◆ **What to do**: The response should be the lines of the data, starting at the first and ending at the one that contains "Białymstoku.", copied without change.

Page-level text extractions
_ _ _ _ _
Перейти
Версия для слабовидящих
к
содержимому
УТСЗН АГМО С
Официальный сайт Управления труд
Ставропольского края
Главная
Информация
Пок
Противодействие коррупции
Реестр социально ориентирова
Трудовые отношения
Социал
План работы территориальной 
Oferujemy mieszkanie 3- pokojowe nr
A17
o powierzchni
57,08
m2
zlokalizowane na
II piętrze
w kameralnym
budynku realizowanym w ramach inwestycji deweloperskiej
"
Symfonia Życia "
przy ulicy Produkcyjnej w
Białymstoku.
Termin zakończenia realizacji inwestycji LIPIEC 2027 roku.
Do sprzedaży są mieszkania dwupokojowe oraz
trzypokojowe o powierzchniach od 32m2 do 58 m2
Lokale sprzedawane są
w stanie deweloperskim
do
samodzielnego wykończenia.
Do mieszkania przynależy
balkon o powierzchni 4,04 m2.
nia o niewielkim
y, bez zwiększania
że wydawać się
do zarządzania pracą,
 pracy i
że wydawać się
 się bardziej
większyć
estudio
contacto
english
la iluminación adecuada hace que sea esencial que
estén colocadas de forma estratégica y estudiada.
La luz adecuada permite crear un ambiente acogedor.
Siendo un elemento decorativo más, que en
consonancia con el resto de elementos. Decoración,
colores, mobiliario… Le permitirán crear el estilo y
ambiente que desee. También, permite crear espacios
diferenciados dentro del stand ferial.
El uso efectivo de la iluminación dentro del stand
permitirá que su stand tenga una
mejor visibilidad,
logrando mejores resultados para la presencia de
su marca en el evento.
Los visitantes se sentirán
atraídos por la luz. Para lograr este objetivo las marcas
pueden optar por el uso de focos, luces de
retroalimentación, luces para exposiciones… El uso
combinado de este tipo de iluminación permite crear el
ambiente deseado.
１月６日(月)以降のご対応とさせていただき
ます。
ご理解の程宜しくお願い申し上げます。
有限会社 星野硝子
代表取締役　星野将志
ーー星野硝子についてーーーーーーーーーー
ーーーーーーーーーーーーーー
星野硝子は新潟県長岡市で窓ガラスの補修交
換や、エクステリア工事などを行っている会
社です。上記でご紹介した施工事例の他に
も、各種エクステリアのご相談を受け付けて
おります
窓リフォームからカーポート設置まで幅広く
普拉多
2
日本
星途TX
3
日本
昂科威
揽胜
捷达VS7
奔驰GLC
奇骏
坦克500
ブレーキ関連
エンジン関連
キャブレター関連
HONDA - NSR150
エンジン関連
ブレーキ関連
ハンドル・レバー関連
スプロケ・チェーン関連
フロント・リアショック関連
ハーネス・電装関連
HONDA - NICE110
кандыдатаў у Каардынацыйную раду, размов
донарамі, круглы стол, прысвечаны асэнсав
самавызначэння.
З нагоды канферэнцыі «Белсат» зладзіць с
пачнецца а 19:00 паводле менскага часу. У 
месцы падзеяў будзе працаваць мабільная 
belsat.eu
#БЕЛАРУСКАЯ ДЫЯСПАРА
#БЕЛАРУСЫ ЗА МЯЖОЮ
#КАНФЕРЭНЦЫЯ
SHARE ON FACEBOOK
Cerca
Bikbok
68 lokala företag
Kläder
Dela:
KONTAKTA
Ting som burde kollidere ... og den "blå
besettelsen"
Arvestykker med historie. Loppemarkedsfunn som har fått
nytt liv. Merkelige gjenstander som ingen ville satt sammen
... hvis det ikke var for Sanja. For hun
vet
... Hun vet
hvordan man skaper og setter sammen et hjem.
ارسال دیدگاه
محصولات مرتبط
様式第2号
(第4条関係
_ _ _ _ _
◆ **Answer area**:
Перейти
Версия для слабовидящих
к
содержимому
УТСЗН АГМО С
Официальный сайт Управления труд
Ставропольского края
Главная
Информация
Пок
Противодействие коррупции
Реестр социально ориентирова
Трудовые отношения
Социал
План работы территориальной 
Oferujemy mieszkanie 3- pokojowe nr
A17
o powierzchni
57,08
m2
zlokalizowane na
II piętrze
w kameralnym
budynku realizowanym w ramach inwestycji deweloperskiej
"
Symfonia Życia "
przy ulicy Produkcyjnej w
Białymstoku.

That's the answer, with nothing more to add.